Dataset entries
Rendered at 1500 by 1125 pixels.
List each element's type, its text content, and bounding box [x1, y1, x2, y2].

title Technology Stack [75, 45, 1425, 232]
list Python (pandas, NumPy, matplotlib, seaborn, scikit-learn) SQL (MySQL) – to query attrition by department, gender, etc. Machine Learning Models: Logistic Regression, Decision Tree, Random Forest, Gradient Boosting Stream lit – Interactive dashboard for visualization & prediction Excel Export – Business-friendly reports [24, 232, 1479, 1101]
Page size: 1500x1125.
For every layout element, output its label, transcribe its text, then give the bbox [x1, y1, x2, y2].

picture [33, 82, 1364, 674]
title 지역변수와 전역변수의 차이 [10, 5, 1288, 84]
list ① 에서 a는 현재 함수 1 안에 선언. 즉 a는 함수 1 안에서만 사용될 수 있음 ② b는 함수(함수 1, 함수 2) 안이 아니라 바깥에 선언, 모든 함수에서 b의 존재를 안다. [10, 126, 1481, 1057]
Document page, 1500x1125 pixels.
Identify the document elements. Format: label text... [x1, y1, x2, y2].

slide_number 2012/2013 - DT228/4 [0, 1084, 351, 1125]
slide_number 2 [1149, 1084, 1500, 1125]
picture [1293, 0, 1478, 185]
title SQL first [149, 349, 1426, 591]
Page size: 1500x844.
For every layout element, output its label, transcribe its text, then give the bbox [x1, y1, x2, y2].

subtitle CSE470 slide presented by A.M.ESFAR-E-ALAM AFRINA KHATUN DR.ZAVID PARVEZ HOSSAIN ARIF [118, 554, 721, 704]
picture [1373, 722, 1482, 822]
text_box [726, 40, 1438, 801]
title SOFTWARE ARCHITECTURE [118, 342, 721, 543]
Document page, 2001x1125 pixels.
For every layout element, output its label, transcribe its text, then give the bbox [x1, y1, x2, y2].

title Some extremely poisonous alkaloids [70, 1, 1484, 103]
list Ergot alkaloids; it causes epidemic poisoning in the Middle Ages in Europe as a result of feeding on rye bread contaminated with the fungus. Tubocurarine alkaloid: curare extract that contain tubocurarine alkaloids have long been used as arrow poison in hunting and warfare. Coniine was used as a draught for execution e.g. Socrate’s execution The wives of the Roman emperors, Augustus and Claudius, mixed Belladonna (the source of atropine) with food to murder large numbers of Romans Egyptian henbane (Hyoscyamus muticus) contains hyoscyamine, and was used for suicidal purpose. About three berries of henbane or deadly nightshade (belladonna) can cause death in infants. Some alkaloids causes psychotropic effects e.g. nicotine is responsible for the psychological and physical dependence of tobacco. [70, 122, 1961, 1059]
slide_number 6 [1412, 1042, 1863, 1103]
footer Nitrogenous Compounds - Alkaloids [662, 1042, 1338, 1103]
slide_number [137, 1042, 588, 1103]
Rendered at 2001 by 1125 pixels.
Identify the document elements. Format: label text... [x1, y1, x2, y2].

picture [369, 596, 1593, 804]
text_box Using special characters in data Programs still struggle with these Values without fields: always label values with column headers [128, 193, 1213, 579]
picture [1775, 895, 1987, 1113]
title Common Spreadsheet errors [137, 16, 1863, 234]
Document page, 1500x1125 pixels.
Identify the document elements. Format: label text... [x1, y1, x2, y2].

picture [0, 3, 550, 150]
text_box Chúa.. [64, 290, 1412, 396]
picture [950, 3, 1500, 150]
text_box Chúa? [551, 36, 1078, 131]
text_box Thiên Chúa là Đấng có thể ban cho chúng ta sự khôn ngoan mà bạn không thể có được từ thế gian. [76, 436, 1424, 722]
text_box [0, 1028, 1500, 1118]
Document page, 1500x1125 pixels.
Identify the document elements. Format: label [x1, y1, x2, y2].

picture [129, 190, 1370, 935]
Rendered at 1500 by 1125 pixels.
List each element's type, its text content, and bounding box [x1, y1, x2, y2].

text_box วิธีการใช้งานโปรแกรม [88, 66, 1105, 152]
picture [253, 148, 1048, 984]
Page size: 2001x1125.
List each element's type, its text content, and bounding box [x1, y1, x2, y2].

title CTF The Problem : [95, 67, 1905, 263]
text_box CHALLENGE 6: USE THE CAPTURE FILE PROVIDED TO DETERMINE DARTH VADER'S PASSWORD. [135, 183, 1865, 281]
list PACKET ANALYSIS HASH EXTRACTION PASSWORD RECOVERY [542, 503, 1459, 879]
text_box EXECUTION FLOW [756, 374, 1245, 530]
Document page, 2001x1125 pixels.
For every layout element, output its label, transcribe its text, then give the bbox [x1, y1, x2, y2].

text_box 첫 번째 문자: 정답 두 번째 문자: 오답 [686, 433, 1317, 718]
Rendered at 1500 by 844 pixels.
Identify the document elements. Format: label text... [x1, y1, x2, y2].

Required action: Give the lines from the one containing "text_box [0, 1028, 1500, 1118]" through the end of the entries again, exactly as written and with no other lines.

Answer section:
text_box [0, 1028, 1500, 1118]
Document page, 1500x1125 pixels.
Identify the document elements. Format: label [x1, y1, x2, y2].

picture [129, 190, 1370, 935]
Rendered at 1500 by 1125 pixels.
List each element's type, its text content, and bounding box [x1, y1, x2, y2].

text_box วิธีการใช้งานโปรแกรม [88, 66, 1105, 152]
picture [253, 148, 1048, 984]
Page size: 2001x1125.
List each element's type, its text content, and bounding box [x1, y1, x2, y2].

title CTF The Problem : [95, 67, 1905, 263]
text_box CHALLENGE 6: USE THE CAPTURE FILE PROVIDED TO DETERMINE DARTH VADER'S PASSWORD. [135, 183, 1865, 281]
list PACKET ANALYSIS HASH EXTRACTION PASSWORD RECOVERY [542, 503, 1459, 879]
text_box EXECUTION FLOW [756, 374, 1245, 530]
Document page, 2001x1125 pixels.
For every layout element, output its label, transcribe its text, then give the bbox [x1, y1, x2, y2].

text_box 첫 번째 문자: 정답 두 번째 문자: 오답 [686, 433, 1317, 718]
Rendered at 1500 by 844 pixels.
Identify the document elements. Format: label text... [x1, y1, x2, y2].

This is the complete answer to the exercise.